Collected data entries:

****************************************

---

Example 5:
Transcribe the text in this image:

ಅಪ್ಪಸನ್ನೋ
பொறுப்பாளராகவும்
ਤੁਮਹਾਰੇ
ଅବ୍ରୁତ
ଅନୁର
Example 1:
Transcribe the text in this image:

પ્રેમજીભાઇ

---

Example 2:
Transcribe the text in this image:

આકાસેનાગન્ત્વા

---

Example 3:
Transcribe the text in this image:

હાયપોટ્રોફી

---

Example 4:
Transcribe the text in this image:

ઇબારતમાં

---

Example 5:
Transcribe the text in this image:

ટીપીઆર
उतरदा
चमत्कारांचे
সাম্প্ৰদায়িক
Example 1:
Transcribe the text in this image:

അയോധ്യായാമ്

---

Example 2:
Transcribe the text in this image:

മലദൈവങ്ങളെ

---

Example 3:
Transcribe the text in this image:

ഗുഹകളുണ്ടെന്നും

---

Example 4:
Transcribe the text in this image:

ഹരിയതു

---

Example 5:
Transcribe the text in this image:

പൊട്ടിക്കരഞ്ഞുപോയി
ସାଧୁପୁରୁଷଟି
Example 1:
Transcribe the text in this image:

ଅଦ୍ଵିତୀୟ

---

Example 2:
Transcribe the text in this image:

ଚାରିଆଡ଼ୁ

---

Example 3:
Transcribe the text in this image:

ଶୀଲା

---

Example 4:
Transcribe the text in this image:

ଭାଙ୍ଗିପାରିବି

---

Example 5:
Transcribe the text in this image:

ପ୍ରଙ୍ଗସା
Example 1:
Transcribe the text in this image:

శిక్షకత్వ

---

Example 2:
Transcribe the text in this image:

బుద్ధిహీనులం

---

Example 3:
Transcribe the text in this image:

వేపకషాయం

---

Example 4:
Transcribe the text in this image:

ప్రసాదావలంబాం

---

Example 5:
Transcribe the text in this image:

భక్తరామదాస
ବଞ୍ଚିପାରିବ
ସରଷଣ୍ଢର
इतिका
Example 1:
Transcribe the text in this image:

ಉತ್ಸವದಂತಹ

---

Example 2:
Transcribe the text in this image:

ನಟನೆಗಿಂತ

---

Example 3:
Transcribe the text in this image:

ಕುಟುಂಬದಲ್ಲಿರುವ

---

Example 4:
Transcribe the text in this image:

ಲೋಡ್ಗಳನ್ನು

****************************************

EXERCISE OBJECTIVE ::
Write the data back out verbatim.

THE ANSWER ::
---

Example 5:
Transcribe the text in this image:

ಅಪ್ಪಸನ್ನೋ
பொறுப்பாளராகவும்
ਤੁਮਹਾਰੇ
ଅବ୍ରୁତ
ଅନୁର
Example 1:
Transcribe the text in this image:

પ્રેમજીભાઇ

---

Example 2:
Transcribe the text in this image:

આકાસેનાગન્ત્વા

---

Example 3:
Transcribe the text in this image:

હાયપોટ્રોફી

---

Example 4:
Transcribe the text in this image:

ઇબારતમાં

---

Example 5:
Transcribe the text in this image:

ટીપીઆર
उतरदा
चमत्कारांचे
সাম্প্ৰদায়িক
Example 1:
Transcribe the text in this image:

അയോധ്യായാമ്

---

Example 2:
Transcribe the text in this image:

മലദൈവങ്ങളെ

---

Example 3:
Transcribe the text in this image:

ഗുഹകളുണ്ടെന്നും

---

Example 4:
Transcribe the text in this image:

ഹരിയതു

---

Example 5:
Transcribe the text in this image:

പൊട്ടിക്കരഞ്ഞുപോയി
ସାଧୁପୁରୁଷଟି
Example 1:
Transcribe the text in this image:

ଅଦ୍ଵିତୀୟ

---

Example 2:
Transcribe the text in this image:

ଚାରିଆଡ଼ୁ

---

Example 3:
Transcribe the text in this image:

ଶୀଲା

---

Example 4:
Transcribe the text in this image:

ଭାଙ୍ଗିପାରିବି

---

Example 5:
Transcribe the text in this image:

ପ୍ରଙ୍ଗସା
Example 1:
Transcribe the text in this image:

శిక్షకత్వ

---

Example 2:
Transcribe the text in this image:

బుద్ధిహీనులం

---

Example 3:
Transcribe the text in this image:

వేపకషాయం

---

Example 4:
Transcribe the text in this image:

ప్రసాదావలంబాం

---

Example 5:
Transcribe the text in this image:

భక్తరామదాస
ବଞ୍ଚିପାରିବ
ସରଷଣ୍ଢର
इतिका
Example 1:
Transcribe the text in this image:

ಉತ್ಸವದಂತಹ

---

Example 2:
Transcribe the text in this image:

ನಟನೆಗಿಂತ

---

Example 3:
Transcribe the text in this image:

ಕುಟುಂಬದಲ್ಲಿರುವ

---

Example 4:
Transcribe the text in this image:

ಲೋಡ್ಗಳನ್ನು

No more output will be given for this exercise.